Extracted page text data:
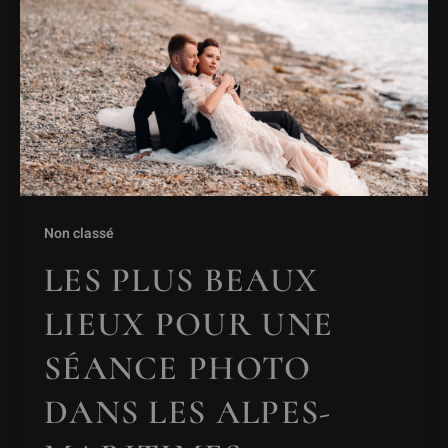
Non classé
LES PLUS BEAUX
LIEUX POUR UNE
SÉANCE PHOTO
DANS LES ALPES-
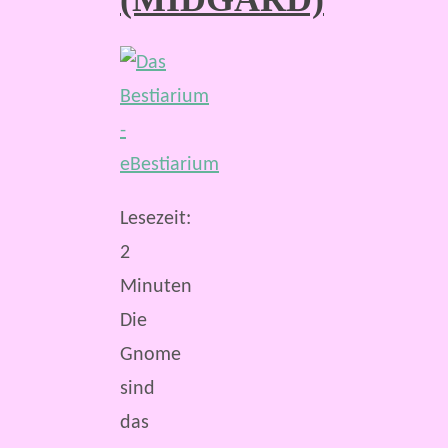
Lesezeit:
2
Minuten
Die
Gnome
sind
das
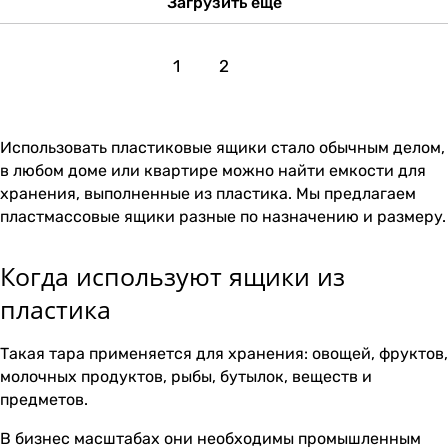
Загрузить еще
1
2
Использовать пластиковые ящики стало обычным делом,
в любом доме или квартире можно найти емкости для
хранения, выполненные из пластика. Мы предлагаем
пластмассовые ящики разные по назначению и размеру.
Когда используют ящики из
пластика
Такая тара применяется для хранения: овощей, фруктов,
молочных продуктов, рыбы, бутылок, веществ и
предметов.
В бизнес масштабах они необходимы промышленным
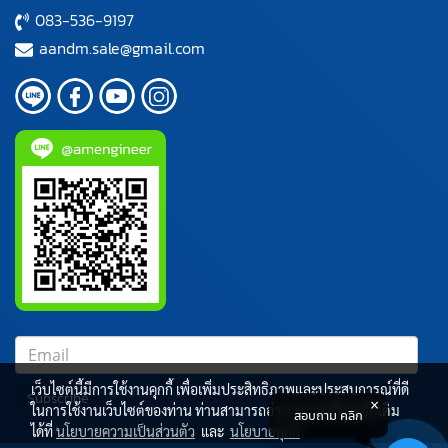
083-536-9197
aandm.sale@gmail.com
เว็บไซต์นี้มีการใช้งานคุกกี้ เพื่อเพิ่มประสิทธิภาพและประสบการณ์ที่ดี
Subscribe
ในการใช้งานเว็บไซต์ของท่าน ท่านสามารถอ่านรายละเอียดเพิ่มเติม
สอบถาม คลิก
ได้ที่
นโยบายความเป็นส่วนตัว
และ
นโยบายคุกกี้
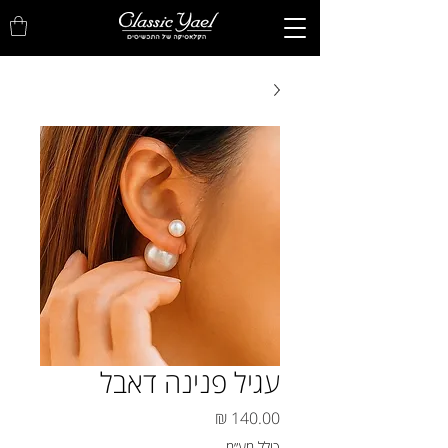
עגיל פנינה דאבל
מחיר
כולל מע״מ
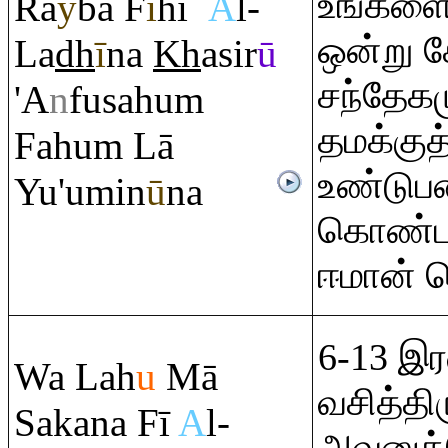
உங்களை
Ra
y
ba F
ī
hi
A
l-
ஒன்று ச
La
dh
ī
na
Kh
asir
ū
சந்தேகம
'A
n
fusahu
m
தமக்குத
Fahu
m
Lā
உண்டுப
Yu'umin
ū
na
கொண்டா
ஈமான் க
6-13 இர
Wa Lah
u
Mā
வசித்தி
Sakana Fī
A
l-
அவனுக்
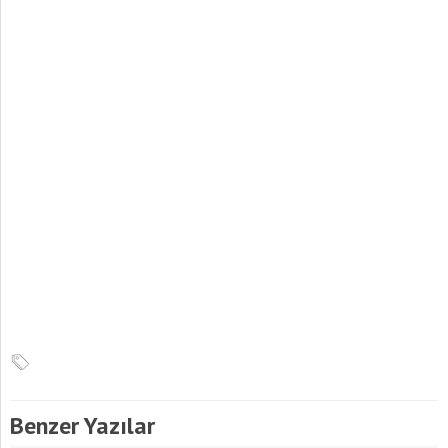
Benzer Yazılar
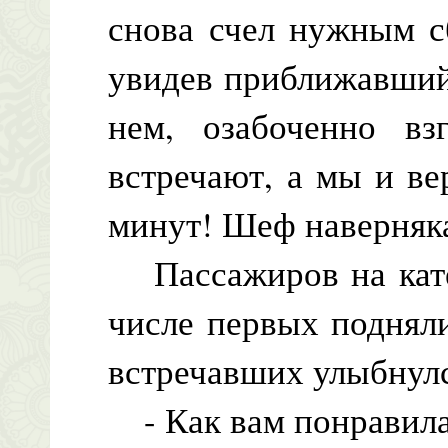
снова счел нужным с
увидев приближавший
нем, озабоченно вз
встречают, а мы и ве
минут! Шеф наверняка
Пассажиров на катер
числе первых поднял
встречавших улыбнулс
- Как вам понравила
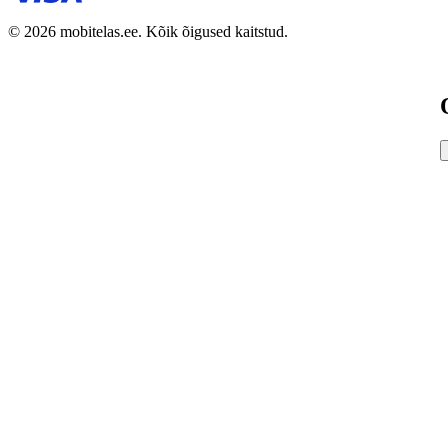
© 2026 mobitelas.ee. Kõik õigused kaitstud.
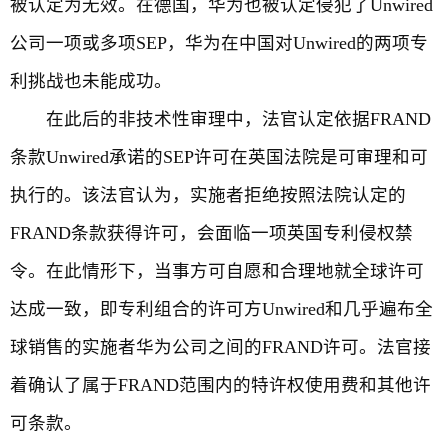
被认定为无效。在德国，华为也被认定侵犯了Unwired
公司一项或多项SEP，华为在中国对Unwired的两项专
利挑战也未能成功。
在此后的非技术性审理中，法官认定依据FRAND
条款Unwired承诺的SEP许可在英国法院是可审理和可
执行的。该法官认为，实施者拒绝按照法院认定的
FRAND条款获得许可，会面临一项英国专利侵权禁
令。在此情形下，当事方可自愿和合理地就全球许可
达成一致，即专利组合的许可方Unwired和几乎遍布全
球销售的实施者华为公司之间的FRAND许可。法官接
着确认了属于FRAND范围内的特许权使用费和其他许
可条款。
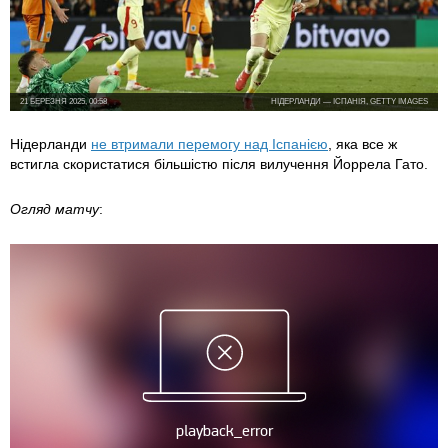
21 БЕРЕЗНЯ 2025, 00:58
НІДЕРЛАНДИ — ІСПАНІЯ, GETTY IMAGES
Нідерланди
не втримали перемогу над Іспанією
, яка все ж
встигла скористатися більшістю після вилучення Йоррела Гато.
Огляд матчу
:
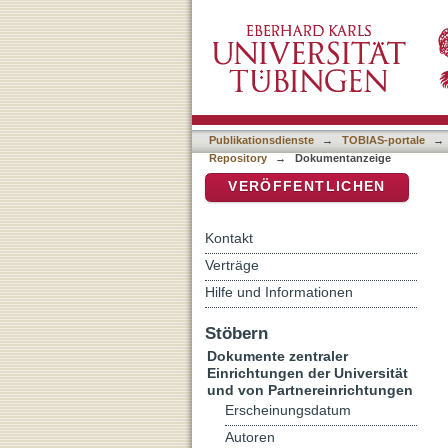
Ein altorientalischer Bittg
DSpace Repositorium (Manakin b
Publikationsdienste
→
TOBIAS-portale
→
Repository
→
Dokumentanzeige
VERÖFFENTLICHEN
Kontakt
Verträge
Hilfe und Informationen
Stöbern
Dokumente zentraler
Einrichtungen der Universität
und von Partnereinrichtungen
Erscheinungsdatum
Autoren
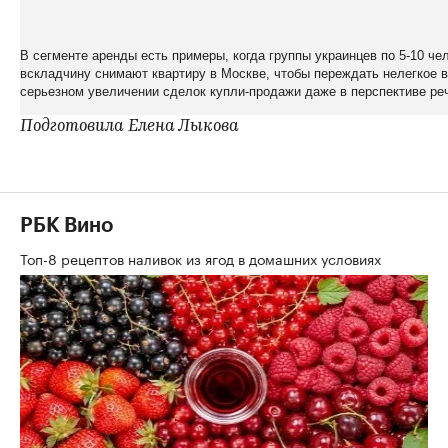
В сегменте аренды есть примеры, когда группы украинцев по 5-10 че
вскладчину снимают квартиру в Москве, чтобы переждать нелегкое в
серьезном увеличении сделок купли-продажи даже в перспективе реч
Подготовила Елена Лыкова
РБК Вино
Топ-8 рецептов наливок из ягод в домашних условиях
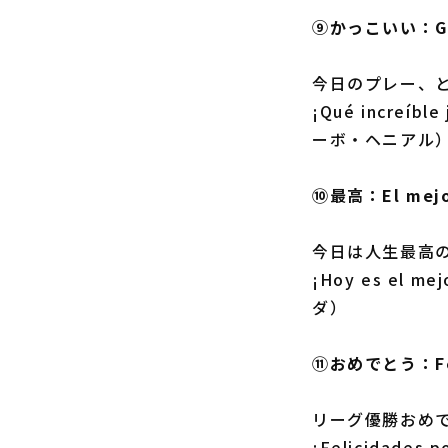
⑨かっこいい：G
今日のプレー、
¡Qué increí
ーボ・ヘニアル
⑩最高：El me
今日は人生最高
¡Hoy es el
ダ）
⑪おめでとう：Fe
リーグ優勝おめ
¡Felicidades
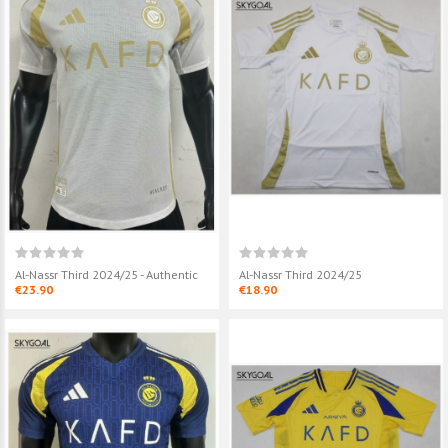
Al-nassr Third 2024/25
Al-nassr Exter
€18.90
€18.90
Al-nassr Exterieur 2024/25 -
Al-nassr Domic
Authentic
€23.90
€18.90
Al-nassr Domicile 2024/25 -
Al-nassr Third
Al-Nassr Third 2024/25 - Authentic
Al-Nassr Third 2024/25
Authentic
Authentic
€23.90
€18.90
€23.90
€23.90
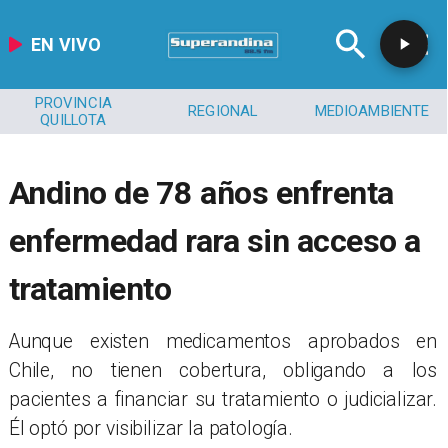
EN VIVO
PROVINCIA
REGIONAL
MEDIOAMBIENTE
QUILLOTA
Andino de 78 años enfrenta
enfermedad rara sin acceso a
tratamiento
​Aunque existen medicamentos aprobados en
Chile, no tienen cobertura, obligando a los
pacientes a financiar su tratamiento o judicializar.
Él optó por visibilizar la patología.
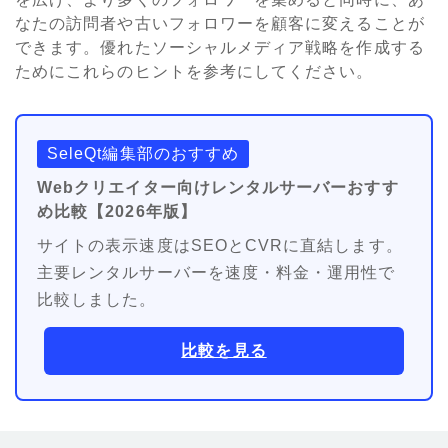
なたの訪問者や古いフォロワーを顧客に変えることが
できます。優れたソーシャルメディア戦略を作成する
ためにこれらのヒントを参考にしてください。
SeleQt編集部のおすすめ
Webクリエイター向けレンタルサーバーおすす
め比較【2026年版】
サイトの表示速度はSEOとCVRに直結します。
主要レンタルサーバーを速度・料金・運用性で
比較しました。
比較を見る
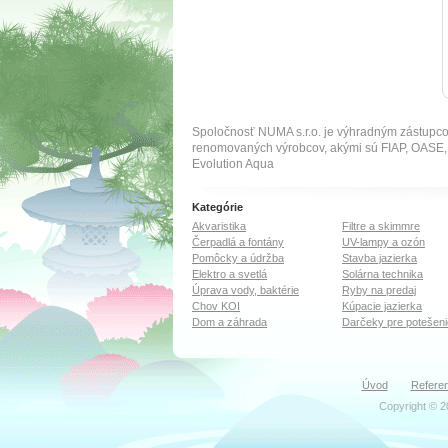
Spoločnosť NUMA s.r.o. je výhradným zástupc
renomovaných výrobcov, akými sú FIAP, OA
Evolution Aqua
Kategórie
Akvaristika
Filtre a skimmre
Čerpadlá a fontány
UV-lampy a ozón
Pomôcky a údržba
Stavba jazierka
Elektro a svetlá
Solárna technika
Úprava vody, baktérie
Ryby na predaj
Chov KOI
Kúpacie jazierka
Dom a záhrada
Darčeky pre potešeni
Úvod
Referen
Copyright © 2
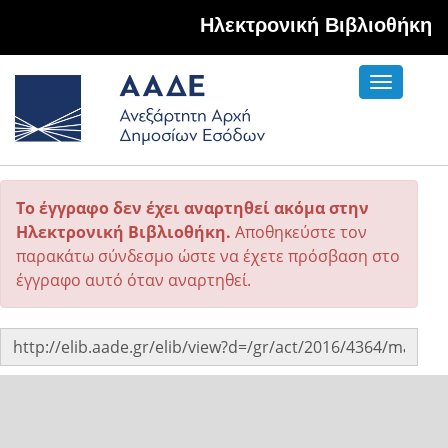
Hλεκτρονική Βιβλιοθήκη
Toggle
navigati
Το έγγραφο δεν έχει αναρτηθεί ακόμα στην
Ηλεκτρονική Βιβλιοθήκη.
Αποθηκεύστε τον
παρακάτω σύνδεσμο ώστε να έχετε πρόσβαση στο
έγγραφο αυτό όταν αναρτηθεί.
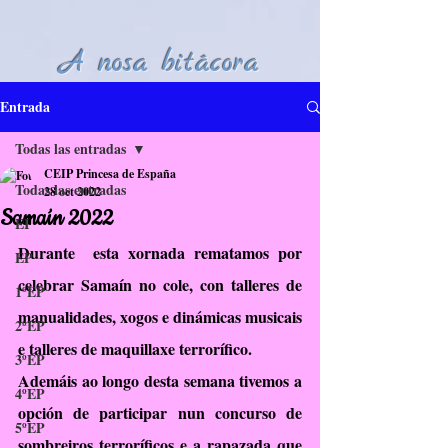
A nosa bitácora
Entrada
Todas las entradas
CEIP Princesa de España
Todas las entradas
28 oct 2022
Samaín 2022
EI
Durante  esta xornada rematamos por 
EP
celebrar Samaín no cole, con talleres de 
1ºEP
manualidades, xogos e dinámicas musicais 
2ºEP
e talleres de maquillaxe terrorífico.
3ºEP
Ademáis ao longo desta semana tivemos a 
4ºEP
opción de participar nun concurso de 
5ºEP
sombreiros terroríficos e a rapazada que 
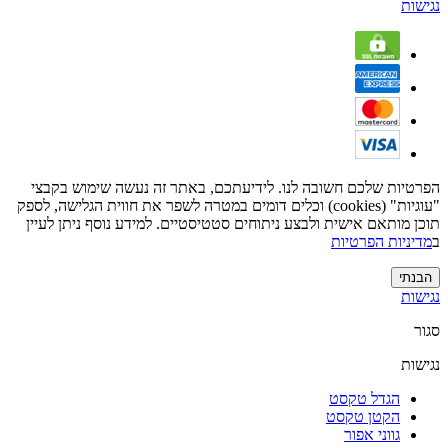
נגישות
הפרטיות שלכם חשובה לנו. לידיעתכם, באתר זה נעשה שימוש בקבצי
"עוגיות" (cookies) וכלים דומים במטרה לשפר את חווית הגלישה, לספק
תוכן מותאם אישית ולבצע ניתוחים סטטיסטיים. למידע נוסף ניתן לעיין
ב
מדיניות הפרטיות
הבנתי
נגישות
סגור
נגישות
הגדל טקסט
הקטן טקסט
גווני אפור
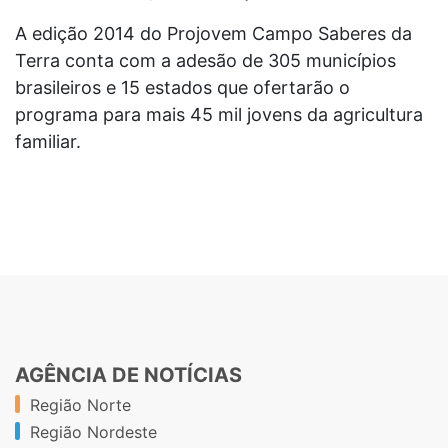
A edição 2014 do Projovem Campo Saberes da
Terra conta com a adesão de 305 municípios
brasileiros e 15 estados que ofertarão o
programa para mais 45 mil jovens da agricultura
familiar.
AGÊNCIA DE NOTÍCIAS
Região Norte
Região Nordeste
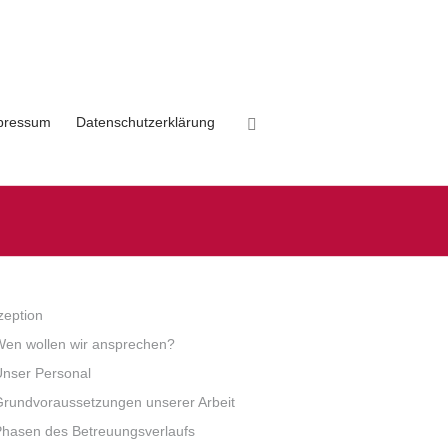
pressum
Datenschutzerklärung
zeption
Wen wollen wir ansprechen?
Unser Personal
Grundvoraussetzungen unserer Arbeit
Phasen des Betreuungsverlaufs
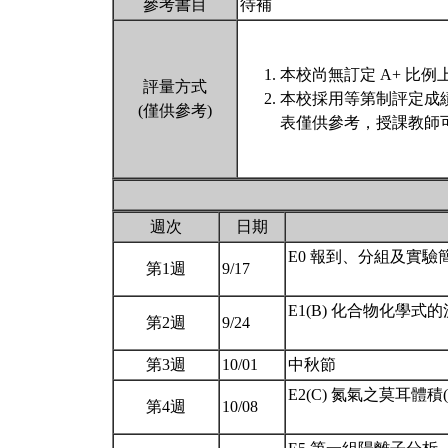
參考書目
待補
本校尚無訂定 A+ 比例
評量方式
本校採用等第制評定成
(僅供參考)
表僅供參考，授課教師
週次
日期
E0 報到、分組及實驗
第1週
9/17
E1(B) 化合物化學式
第2週
9/24
第3週
10/01
中秋節
E2(C) 氮氣之莫耳體積
第4週
10/08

* [JOB ITEM]:
An exact reprint of every record is required, with the pictures omitted.

* [SOLUTION FOR THIS EXERCISE]:
Non classé
LES PLUS BEAUX
LIEUX POUR UNE
SÉANCE PHOTO
DANS LES ALPES-
Lesezeit:
2
Minuten
Die
Gnome
sind
das
Загрузить еще
1
2
Использовать пластиковые ящики стало обычным делом,
в любом доме или квартире можно найти емкости для
хранения, выполненные из пластика. Мы предлагаем
пластмассовые ящики разные по назначению и размеру.
Когда используют ящики из
пластика
Такая тара применяется для хранения: овощей, фруктов,
молочных продуктов, рыбы, бутылок, веществ и
предметов.
В бизнес масштабах они необходимы промышленным
083-536-9197
aandm.sale@gmail.com
เว็บไซต์นี้มีการใช้งานคุกกี้ เพื่อเพิ่มประสิทธิภาพและประสบการณ์ที่ดี
Subscribe
ในการใช้งานเว็บไซต์ของท่าน ท่านสามารถอ่านรายละเอียดเพิ่มเติม
สอบถาม คลิก
ได้ที่
นโยบายความเป็นส่วนตัว
และ
นโยบายคุกกี้
עגיל פנינה דאבל
מחיר
כולל מע״מ
உங்களை
Ra
y
ba F
ī
hi
A
l-
ஒன்று ச
La
dh
ī
na
Kh
asir
ū
சந்தேகம
'A
n
fusahu
m
தமக்குத
Fahu
m
Lā
உண்டுப
Yu'umin
ū
na
கொண்டா
ஈமான் க
6-13 இர
Wa Lah
u
Mā
வசித்தி
Sakana Fī
A
l-
அவனுக்
Benzer Yazılar
снова счел нужным с
увидев приближавший
нем, озабоченно вз
встречают, а мы и ве
минут! Шеф наверняка
Пассажиров на катер
числе первых поднял
встречавших улыбнулс
- Как вам понравила
© 2026 mobitelas.ee. Kõik õigused kaitstud.
被认定为无效。在德国，华为也被认定侵犯了Unwired
公司一项或多项SEP，华为在中国对Unwired的两项专
利挑战也未能成功。
在此后的非技术性审理中，法官认定依据FRAND
条款Unwired承诺的SEP许可在英国法院是可审理和可
执行的。该法官认为，实施者拒绝按照法院认定的
FRAND条款获得许可，会面临一项英国专利侵权禁
令。在此情形下，当事方可自愿和合理地就全球许可
达成一致，即专利组合的许可方Unwired和几乎遍布全
球销售的实施者华为公司之间的FRAND许可。法官接
着确认了属于FRAND范围内的特许权使用费和其他许
可条款。
21 БЕРЕЗНЯ 2025, 00:58
НІДЕРЛАНДИ — ІСПАНІЯ, GETTY IMAGES
Нідерланди
не втримали перемогу над Іспанією
, яка все ж
встигла скористатися більшістю після вилучення Йоррела Гато.
Огляд матчу
:
Ein altorientalischer Bittg
DSpace Repositorium (Manakin b
Publikationsdienste
→
TOBIAS-portale
→
Repository
→
Dokumentanzeige
VERÖFFENTLICHEN
Kontakt
Verträge
Hilfe und Informationen
Stöbern
Dokumente zentraler
Einrichtungen der Universität
und von Partnereinrichtungen
Erscheinungsdatum
Autoren
В сегменте аренды есть примеры, когда группы украинцев по 5-10 че
вскладчину снимают квартиру в Москве, чтобы переждать нелегкое в
серьезном увеличении сделок купли-продажи даже в перспективе реч
Подготовила Елена Лыкова
РБК Вино
Топ-8 рецептов наливок из ягод в домашних условиях
⑨かっこいい：G
今日のプレー、
¡Qué increí
ーボ・ヘニアル
⑩最高：El me
今日は人生最高
¡Hoy es el
ダ）
⑪おめでとう：Fe
リーグ優勝おめ
¡Felicidades
Al-nassr Third 2024/25
Al-nassr Exter
€18.90
€18.90
Al-nassr Exterieur 2024/25 -
Al-nassr Domic
Authentic
€23.90
€18.90
Al-nassr Domicile 2024/25 -
Al-nassr Third
Al-Nassr Third 2024/25 - Authentic
Al-Nassr Third 2024/25
Authentic
Authentic
€23.90
€18.90
€23.90
€23.90
EN VIVO
PROVINCIA
REGIONAL
MEDIOAMBIENTE
QUILLOTA
Andino de 78 años enfrenta
enfermedad rara sin acceso a
tratamiento
​Aunque existen medicamentos aprobados en
Chile, no tienen cobertura, obligando a los
pacientes a financiar su tratamiento o judicializar.
Él optó por visibilizar la patología.
なたの訪問者や古いフォロワーを顧客に変えることが
できます。優れたソーシャルメディア戦略を作成する
ためにこれらのヒントを参考にしてください。
SeleQt編集部のおすすめ
Webクリエイター向けレンタルサーバーおすす
め比較【2026年版】
サイトの表示速度はSEOとCVRに直結します。
主要レンタルサーバーを速度・料金・運用性で
比較しました。
比較を見る
Spoločnosť NUMA s.r.o. je výhradným zástupc
renomovaných výrobcov, akými sú FIAP, OA
Evolution Aqua
Kategórie
Akvaristika
Filtre a skimmre
Čerpadlá a fontány
UV-lampy a ozón
Pomôcky a údržba
Stavba jazierka
Elektro a svetlá
Solárna technika
Úprava vody, baktérie
Ryby na predaj
Chov KOI
Kúpacie jazierka
Dom a záhrada
Darčeky pre potešeni
Úvod
Referen
Copyright © 2
Hλεκτρονική Βιβλιοθήκη
Toggle
navigati
Το έγγραφο δεν έχει αναρτηθεί ακόμα στην
Ηλεκτρονική Βιβλιοθήκη.
Αποθηκεύστε τον
παρακάτω σύνδεσμο ώστε να έχετε πρόσβαση στο
έγγραφο αυτό όταν αναρτηθεί.
A nosa bitácora
Entrada
Todas las entradas
CEIP Princesa de España
Todas las entradas
28 oct 2022
Samaín 2022
EI
Durante  esta xornada rematamos por 
EP
celebrar Samaín no cole, con talleres de 
1ºEP
manualidades, xogos e dinámicas musicais 
2ºEP
e talleres de maquillaxe terrorífico.
3ºEP
Ademáis ao longo desta semana tivemos a 
4ºEP
opción de participar nun concurso de 
5ºEP
sombreiros terroríficos e a rapazada que 
נגישות
הפרטיות שלכם חשובה לנו. לידיעתכם, באתר זה נעשה שימוש בקבצי
"עוגיות" (cookies) וכלים דומים במטרה לשפר את חווית הגלישה, לספק
תוכן מותאם אישית ולבצע ניתוחים סטטיסטיים. למידע נוסף ניתן לעיין
ב
מדיניות הפרטיות
הבנתי
נגישות
סגור
נגישות
הגדל טקסט
הקטן טקסט
גווני אפור
A edição 2014 do Projovem Campo Saberes da
Terra conta com a adesão de 305 municípios
brasileiros e 15 estados que ofertarão o
programa para mais 45 mil jovens da agricultura
familiar.
AGÊNCIA DE NOTÍCIAS
Região Norte
Região Nordeste
pressum
Datenschutzerklärung
zeption
Wen wollen wir ansprechen?
Unser Personal
Grundvoraussetzungen unserer Arbeit
Phasen des Betreuungsverlaufs
參考書目
待補
本校尚無訂定 A+ 比例
評量方式
本校採用等第制評定成
(僅供參考)
表僅供參考，授課教師
週次
日期
E0 報到、分組及實驗
第1週
9/17
E1(B) 化合物化學式
第2週
9/24
第3週
10/01
中秋節
E2(C) 氮氣之莫耳體積
第4週
10/08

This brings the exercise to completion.